In terms of exogenous cues, glass eels might detect the ambient changes and ascend into water column when the water from outside the lake flowed into the lake during flood tide. Swimming behavior might synchronise to several environmental cues related to tide because the rhythmic activity in A. anguilla was weakly sustained in the constant conditions (Bolliet et al. 2007). Laboratory experiments showed that activity of A. japonica glass eels increased at higher temperatures (Dou et al. 2003) and A. anguilla glass eels preferred an acclimated temperature rather than a different temperature in short term experiments (Tongiorgi et al. 1986; Tosi et al. 1988), so the rapid rise of temperature could be a trigger of ascending behavior of anguillid glass eels. A. anguilla glass eels could use the low salinity (Tosi et al. 1988, 1990; Edeline et al. 2005, 2006) and the odour from inland water as orientational cues (Creutzberg 1961: Tosi et al. 1990; Sola and Tosi 1993; Sola and Tongiorgi 1996) as did A. rostrata glass eels (Sorensen 1986). The inflow of the water from outside the lake during flood tide should change the salinity, the odour and current direction in the water column. These changes also could be triggers of ascending behavior by A. japonica glass eels, but the rise of water temperature was plausible in the present study because of the high probability of its occurrence.

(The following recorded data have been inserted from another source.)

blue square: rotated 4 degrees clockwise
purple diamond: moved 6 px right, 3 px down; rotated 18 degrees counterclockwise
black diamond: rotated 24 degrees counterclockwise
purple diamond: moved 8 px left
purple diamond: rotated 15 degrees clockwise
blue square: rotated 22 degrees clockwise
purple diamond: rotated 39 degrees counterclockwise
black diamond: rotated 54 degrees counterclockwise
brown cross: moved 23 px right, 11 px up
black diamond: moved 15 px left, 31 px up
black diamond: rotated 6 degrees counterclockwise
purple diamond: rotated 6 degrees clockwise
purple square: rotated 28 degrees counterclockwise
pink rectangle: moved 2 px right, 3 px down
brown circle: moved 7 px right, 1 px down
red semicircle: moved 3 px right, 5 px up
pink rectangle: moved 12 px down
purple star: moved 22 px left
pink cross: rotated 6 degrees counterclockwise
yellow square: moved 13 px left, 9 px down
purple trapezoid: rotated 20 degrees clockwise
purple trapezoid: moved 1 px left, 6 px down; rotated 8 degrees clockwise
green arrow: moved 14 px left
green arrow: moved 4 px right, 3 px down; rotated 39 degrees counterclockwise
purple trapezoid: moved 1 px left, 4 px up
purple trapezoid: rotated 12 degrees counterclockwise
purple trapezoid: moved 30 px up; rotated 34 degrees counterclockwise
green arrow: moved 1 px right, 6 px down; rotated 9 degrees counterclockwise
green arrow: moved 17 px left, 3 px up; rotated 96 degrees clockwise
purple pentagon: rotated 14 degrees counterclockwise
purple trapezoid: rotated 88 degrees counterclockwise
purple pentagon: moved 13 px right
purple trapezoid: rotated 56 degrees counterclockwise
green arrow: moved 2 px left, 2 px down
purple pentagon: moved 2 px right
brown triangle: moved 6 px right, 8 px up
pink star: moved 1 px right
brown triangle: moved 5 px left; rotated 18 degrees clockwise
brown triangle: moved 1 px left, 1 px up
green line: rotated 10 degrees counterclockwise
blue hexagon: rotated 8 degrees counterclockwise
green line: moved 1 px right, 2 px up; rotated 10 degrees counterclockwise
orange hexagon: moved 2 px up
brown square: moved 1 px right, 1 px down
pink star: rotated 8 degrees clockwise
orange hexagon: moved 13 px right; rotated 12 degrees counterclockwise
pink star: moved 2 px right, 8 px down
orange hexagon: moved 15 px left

In terms of endogenous cues, the simultaneous occurrence of A. japonica glass eels with increased probability of presence around 150–180 min at ‘minutes after low tide’ could be explained by their migration being linked to a circa-tidal rhythm. Generally, the time of flood tide and ebb tide is varied among their recruiting locations, so anguillid glass eels would need to adjust their endogenous rhythm to the local tidal situations as they move further into estuaries. Environmental factors may act as zeitgeber and provide the necessary synchronization (Tesch 2003). A behavioral experiment also showed that synchronisation of tidal stream transport is weak under constant flow conditions and therefore glass eels might necessitate several environmental cues related with flood tides to remain synchronised (Bolliet et al. 2007). Because the recruitment was synchronized with the rapid change of temperature during flood tide into the lake that type of environmental change might be used to synchronize the circa-tidal rhythm.